Pemprov DKI Jakarta Salurkan Bansos Rp 300 Ribu Per Bulan untuk 219 Ribu Warga
Pemerintah Provinsi (Pemprov) DKI Jakarta telah menyalurkan bantuan sosial (bansos) kepada 219.252 warga yang membutuhkan, dengan nilai bantuan sebesar Rp 300.000 per bulan.
Bansos ini akan disalurkan setiap bulan mulai April 2025, sebagai bagian dari upaya pemenuhan kebutuhan dasar masyarakat.
Wakil Gubernur DKI Jakarta, Rano Karno, mengungkapkan bahwa bantuan ini diberikan melalui Kartu Lansia Jakarta (KLJ), Kartu Anak Jakarta (KAJ), dan Kartu Penyandang Disabilitas Jakarta (KPDJ), serta alat bantu fisik (ABF).
Pencairan bantuan untuk tiga bulan pertama tahun 2025, yaitu Januari, Februari, dan Maret, dilakukan pada Maret 2025 karena kas daerah baru terisi pada periode tersebut.

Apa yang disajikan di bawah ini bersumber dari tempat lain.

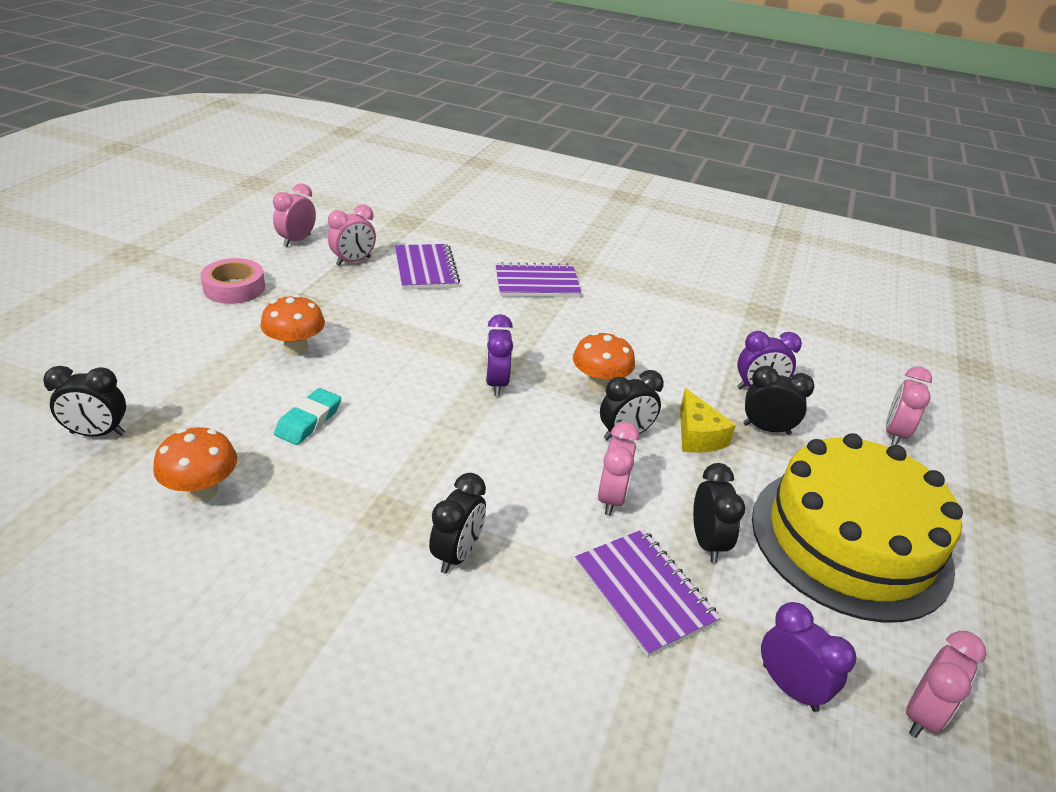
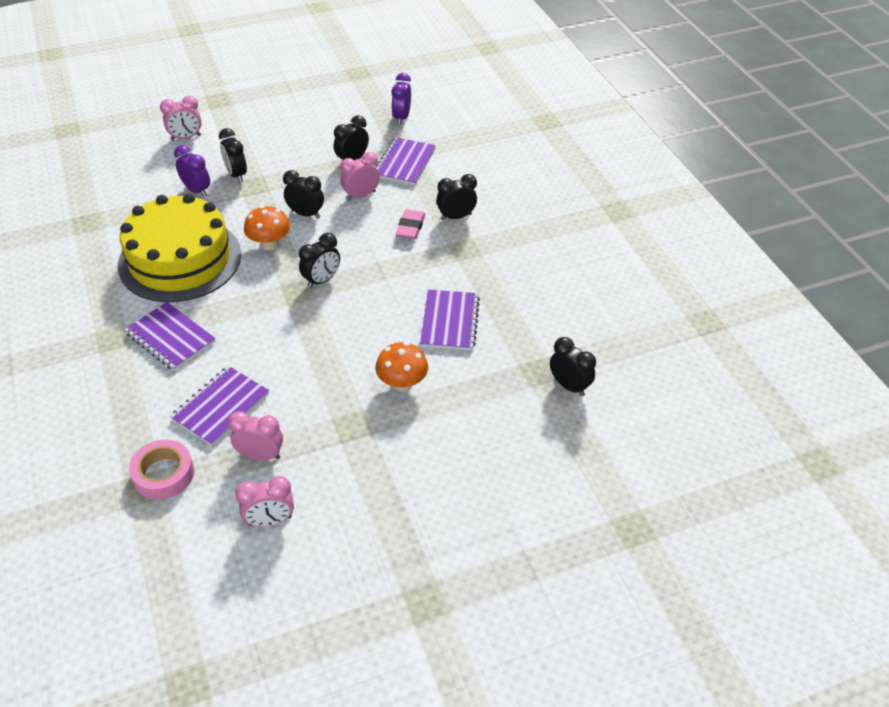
camera: 130 degrees left, 10 degrees up
(202, 490) = (538, 314): orange mushroom -> none
(234, 288) = (383, 481): pink tape -> pink tape (163, 474)
(309, 421) = (449, 322): turquoise eraser -> purple notebook
(493, 497) = (410, 227): none -> pink eraser
(496, 383) = (321, 280): purple clock -> black clock
(697, 435) = (273, 192): yellow cheese -> none
(850, 540) = (297, 127): yellow cake -> yellow cake (180, 259)
(922, 714) = (374, 91): pink clock -> none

“InsyaAllah, mulai bulan April 2025, seluruh dana bantuan akan diserahkan setiap bulan agar penerima bantuan tidak lagi harus berurusan dengan bank keliling,” kata Rano dalam acara penyerahan bantuan sosial di Balai Kota Jakarta pada Selasa (25/3/2025).
Rincian Penerima Bansos DKI Jakarta
Bansos yang diberikan terdiri dari:
171.010 penerima KLJ (Kartu Lansia Jakarta)
27.352 penerima KAJ (Kartu Anak Jakarta)
20.820 penerima KPDJ (Kartu Penyandang Disabilitas Jakarta)
Total pencairan bansos pada Maret 2025 telah disalurkan kepada 147.304 orang penerima, berdasarkan data dari Dinas Sosial dan Dinas Kependudukan dan Pencatatan Sipil (Dukcapil) DKI Jakarta.
Alat Bantu Fisik juga Disalurkan
Selain bantuan sosial, Pemprov DKI Jakarta juga menyerahkan alat bantu fisik kepada warga yang membutuhkan, dengan total 10 unit kursi roda anak, 10 unit kursi roda dewasa, 10 unit tongkat sensorik, dan 10 unit tongkat kaki.
Harapan Pemerintah
“Semoga bantuan yang disalurkan dapat dimanfaatkan dengan baik untuk meringankan beban masyarakat, terutama menjelang Hari Raya Idul Fitri.
Mudah-mudahan bantuan ini bisa digunakan untuk membeli ketupat dan opor ayam,” tambah Rano.
Dengan bantuan sosial ini, Pemprov DKI Jakarta berharap dapat lebih meringankan beban warga kurang mampu dan memperkuat akses mereka terhadap kebutuhan dasar.